We could get our old gear out and go for a ride, half hour max,  anything more I need paracetamol and the day off work to get over it.

I will bring the extra tall mounting block for getting on -and off, the port in a flask on the saddle (big one) and one of those seat savers. Proper hunting boots only, not those high cut jobs, they are more appropriate for pole dancers not aged hunting folk.
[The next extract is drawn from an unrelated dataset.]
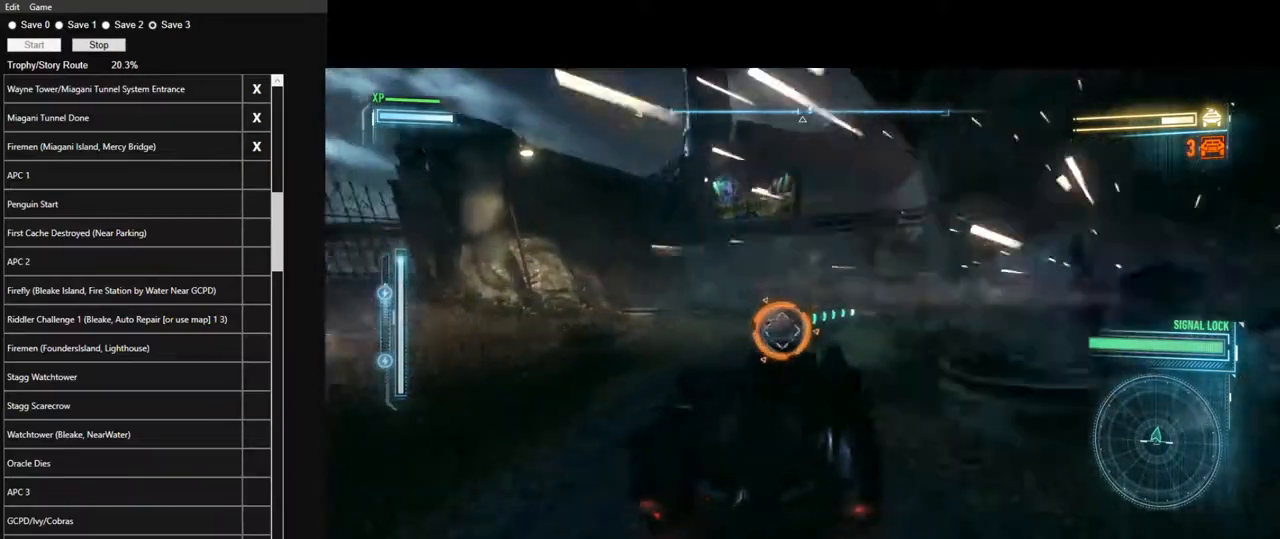
{"keys": ["w"], "mouse": [], "mouse_move": "still", "events": [[100, "d", "down"], [184, "d", "up"]]}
 No members allowed who use sparkly browbands, coloured saddle cloths or girths, orange rubber reins.  Non of those strap em up,winch them closed nosebands or training aids that make the horse look trussed up like an oven ready chicken..over to you to think of other rules for golden oldie horse keepers.........
		
Click to expand...

^^^ This.  Can I use a string girth please?


----------



## Beausmate (28 March 2012)

Ooh, nostalgia  Plaited reins and Peacock stirrups (without treads), always with the leathers wrapped round a couple of times!  If you didn't have a cavesson, you used a drop, hardly ever saw bits with more than one joint in them and knee rolls on saddles?  Hahaha!  

Canvas New Zealands or Chaskits with those weird spider straps if you were posh, jute rugs with rollers and itchy, grey wool blankets if it was cold.  Melton days rugs if you were posh and cotton summer sheets.  I remember Polywarm rugs coming out, remember the little loop on the top to pass the surcingle through?  Also some weird stuff that seems to have been short lived, like front leg straps on rugs and those training aids that attached to a numnah.  Were they made by Masta?
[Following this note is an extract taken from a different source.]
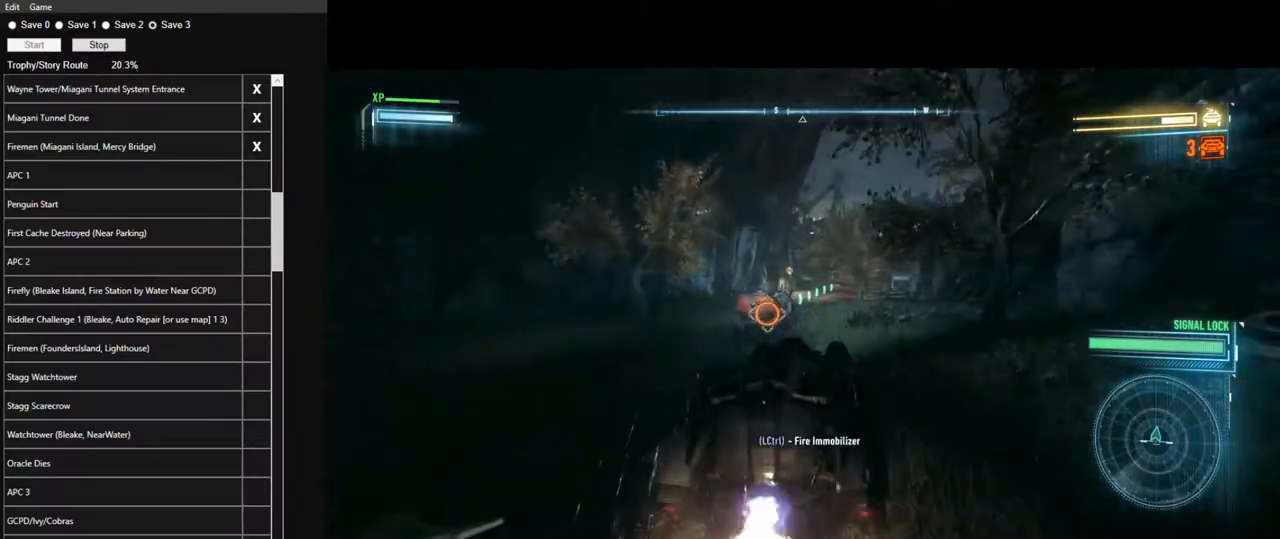
{"keys": ["w"], "mouse": ["left"], "mouse_move": "still", "events": [[500, "mouse_left", "down"]]}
String girths with knots in them to make them shorter and felt saddle pads.  And in the 80s, the fashion for coloured padded bridles, which usually came with matching rubber reins and bit guards.  Oo, those were the days........


----------



## Beausmate (28 March 2012)

And webbing over girths, forelocks parted in the middle.  And who has cavalletti any more?


----------



## AdorableAlice (28 March 2012)

OldNag said:



			^^^ This.  Can I use a string girth please?
		
Click to expand...

You can, but please make sure you have D rings on your saddle for the flask, because when I have finished my cherry brandy to swill my pills down my neck I will need your port for dutch courage.

Our club is to be called  - Old Farts Trot On.

PaddyMonty - have another painkiller we are going to trot in the half hour we are mounted for !!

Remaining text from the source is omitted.